BurntSushi / suffix

Fast suffix arrays for Rust (with Unicode support).

Geek Repo:Geek Repo

Github PK Tool:Github PK Tool

Performances

delehef opened this issue · comments

Hi,

I needed a high performance suffix array lib some time ago for a bioinformatics project, and I ended up working with a crude FFI with divsufsort.

Just so you know, its performances while creating the array is blowing suffix out of the water. So feel free to take a glance if it interests you or to close this issue otherwise ;)

Just so you know, its performances while creating the array is blowing suffix out of the water.

Can you please show your benchmarks? Otherwise, I'm not really sure what to do with this issue.

My issue was a bit off the mill and I apologize if I went off as confrontational.

Here is a toy repo with a minimal example; you just have to gunzip the msy.fasta.gz file before either cargo bench- or cargo run-ing.
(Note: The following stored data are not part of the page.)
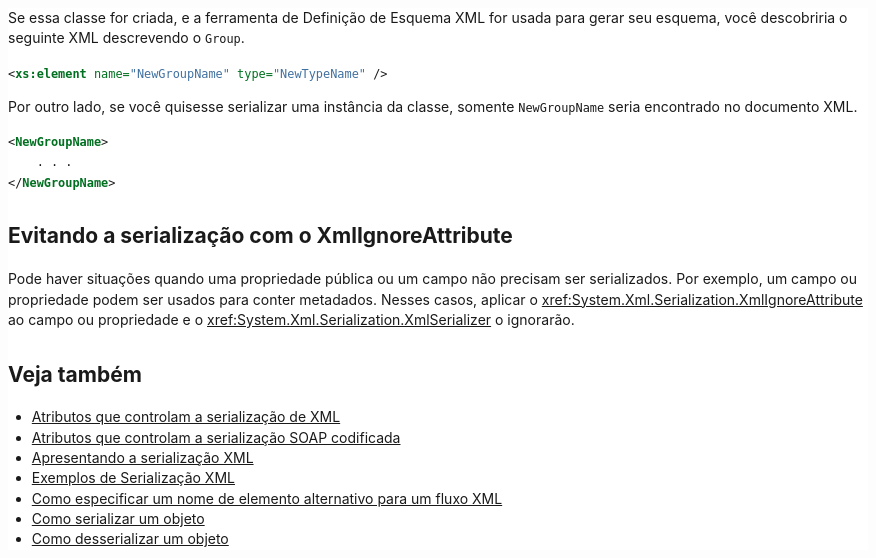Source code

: Se essa classe for criada, e a ferramenta de Definição de Esquema XML for usada para gerar seu esquema, você descobriria o seguinte XML descrevendo o `Group`.

```xml
<xs:element name="NewGroupName" type="NewTypeName" />
```

Por outro lado, se você quisesse serializar uma instância da classe, somente `NewGroupName` seria encontrado no documento XML.

```xml
<NewGroupName>
    . . .
</NewGroupName>
```

## <a name="preventing-serialization-with-the-xmlignoreattribute"></a>Evitando a serialização com o XmlIgnoreAttribute

Pode haver situações quando uma propriedade pública ou um campo não precisam ser serializados. Por exemplo, um campo ou propriedade podem ser usados para conter metadados. Nesses casos, aplicar o <xref:System.Xml.Serialization.XmlIgnoreAttribute> ao campo ou propriedade e o <xref:System.Xml.Serialization.XmlSerializer> o ignorarão.

## <a name="see-also"></a>Veja também

- [Atributos que controlam a serialização de XML](attributes-that-control-xml-serialization.md)
- [Atributos que controlam a serialização SOAP codificada](attributes-that-control-encoded-soap-serialization.md)
- [Apresentando a serialização XML](introducing-xml-serialization.md)
- [Exemplos de Serialização XML](examples-of-xml-serialization.md)
- [Como especificar um nome de elemento alternativo para um fluxo XML](how-to-specify-an-alternate-element-name-for-an-xml-stream.md)
- [Como serializar um objeto](how-to-serialize-an-object.md)
- [Como desserializar um objeto](how-to-deserialize-an-object.md)
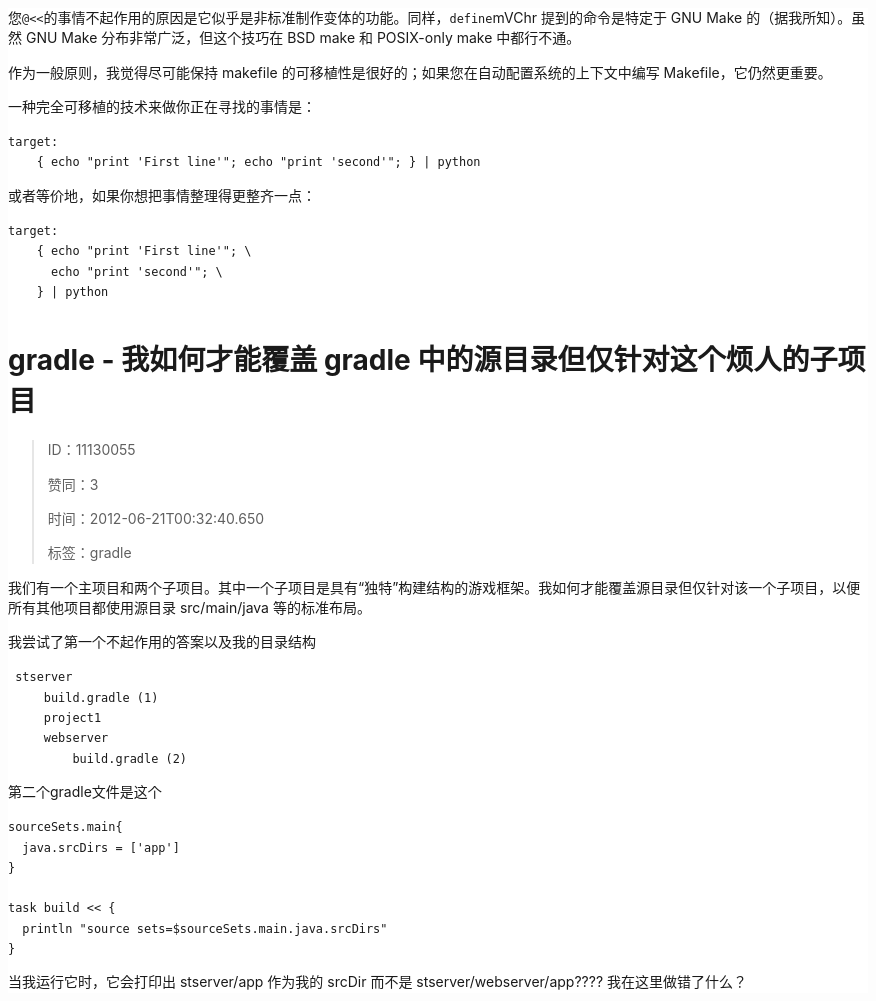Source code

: 您`@<<`的事情不起作用的原因是它似乎是非标准制作变体的功能。同样，`define`mVChr 提到的命令是特定于 GNU Make 的（据我所知）。虽然 GNU Make 分布非常广泛，但这个技巧在 BSD make 和 POSIX-only make 中都行不通。

作为一般原则，我觉得尽可能保持 makefile 的可移植性是很好的；如果您在自动配置系统的上下文中编写 Makefile，它仍然更重要。

一种完全可移植的技术来做你正在寻找的事情是：

```
target:
    { echo "print 'First line'"; echo "print 'second'"; } | python 
```

或者等价地，如果你想把事情整理得更整齐一点：

```
target:
    { echo "print 'First line'"; \
      echo "print 'second'"; \
    } | python 
```

# gradle - 我如何才能覆盖 gradle 中的源目录但仅针对这个烦人的子项目

> ID：11130055
> 
> 赞同：3
> 
> 时间：2012-06-21T00:32:40.650
> 
> 标签：gradle

我们有一个主项目和两个子项目。其中一个子项目是具有“独特”构建结构的游戏框架。我如何才能覆盖源目录但仅针对该一个子项目，以便所有其他项目都使用源目录 src/main/java 等的标准布局。

我尝试了第一个不起作用的答案以及我的目录结构

```
 stserver
     build.gradle (1)
     project1
     webserver
         build.gradle (2) 
```

第二个gradle文件是这个

```
sourceSets.main{
  java.srcDirs = ['app']
}

task build << {
  println "source sets=$sourceSets.main.java.srcDirs"
} 
```

当我运行它时，它会打印出 stserver/app 作为我的 srcDir 而不是 stserver/webserver/app???? 我在这里做错了什么？
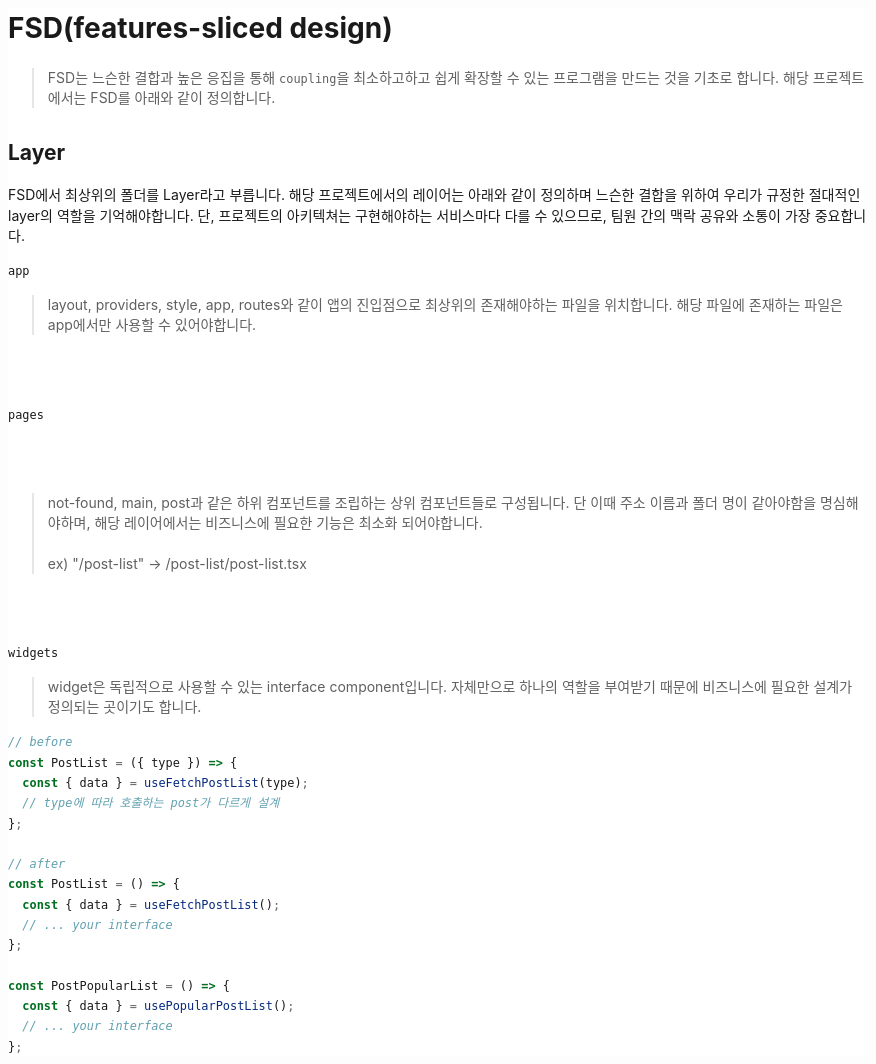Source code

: # FSD(features-sliced design)

> FSD는 느슨한 결합과 높은 응집을 통해 `coupling`을 최소하고하고 쉽게 확장할 수 있는 프로그램을 만드는 것을 기초로 합니다. 해당 프로젝트에서는 FSD를 아래와 같이 정의합니다.

## Layer

FSD에서 최상위의 폴더를 Layer라고 부릅니다. 해당 프로젝트에서의 레이어는 아래와 같이 정의하며 느슨한 결합을 위하여 우리가 규정한 절대적인 layer의 역할을 기억해야합니다. 단, 프로젝트의 아키텍쳐는 구현해야하는 서비스마다 다를 수 있으므로, 팀원 간의 맥락 공유와 소통이 가장 중요합니다.

`app`

> layout, providers, style, app, routes와 같이 앱의 진입점으로 최상위의 존재해야하는 파일을 위치합니다. 해당 파일에 존재하는 파일은 app에서만 사용할 수 있어야합니다.

<br/>
<br/>

`pages`

<br/>
<br/>

> not-found, main, post과 같은 하위 컴포넌트를 조립하는 상위 컴포넌트들로 구성됩니다. 단 이때 주소 이름과 폴더 명이 같아야함을 명심해야하며, 해당 레이어에서는 비즈니스에 필요한 기능은 최소화 되어야합니다.
> <br/> <br/>
> ex) "/post-list" -> /post-list/post-list.tsx

<br/>
<br/>

`widgets`

> widget은 독립적으로 사용할 수 있는 interface component입니다. 자체만으로 하나의 역할을 부여받기 때문에 비즈니스에 필요한 설계가 정의되는 곳이기도 합니다.

```javascript
// before
const PostList = ({ type }) => {
  const { data } = useFetchPostList(type);
  // type에 따라 호출하는 post가 다르게 설계
};

// after
const PostList = () => {
  const { data } = useFetchPostList();
  // ... your interface
};

const PostPopularList = () => {
  const { data } = usePopularPostList();
  // ... your interface
};
```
I advise you to run it normally first, the benchmark mode is awfully long in this case.

With my computer, I get these results:

18 matches
PT3.080668480S seconds for divsufsort.
18 matches
PT9.860067663S seconds for suffix.

If you would like to try an example with larger files, you can download this one ftp://ftp.ensemblgenomes.org/pub/plants/release-40/fasta/arabidopsis_thaliana/dna/Arabidopsis_thaliana.TAIR10.dna.toplevel.fa.gz for instance, and just adapt the filename in main.rs, line 11.

Does divsufsort support the same stuff as this crate? Does it handle Unicode correctly?

Neither; it is much more crude and it only works when looking for a bytes needle in a bytes array. I just thought you might be interesting by their algorithm.

Thanks! I'll take a look at this when I get a chance.

You're most welcome! On an aside, thanks for everything you're doing in the Rust community.

I'm going to close this out as stale. If I ever get motivated enough to dive back into this space, then I'll investigate performance more closely, but I'm otherwise happy with where this crate is currently at.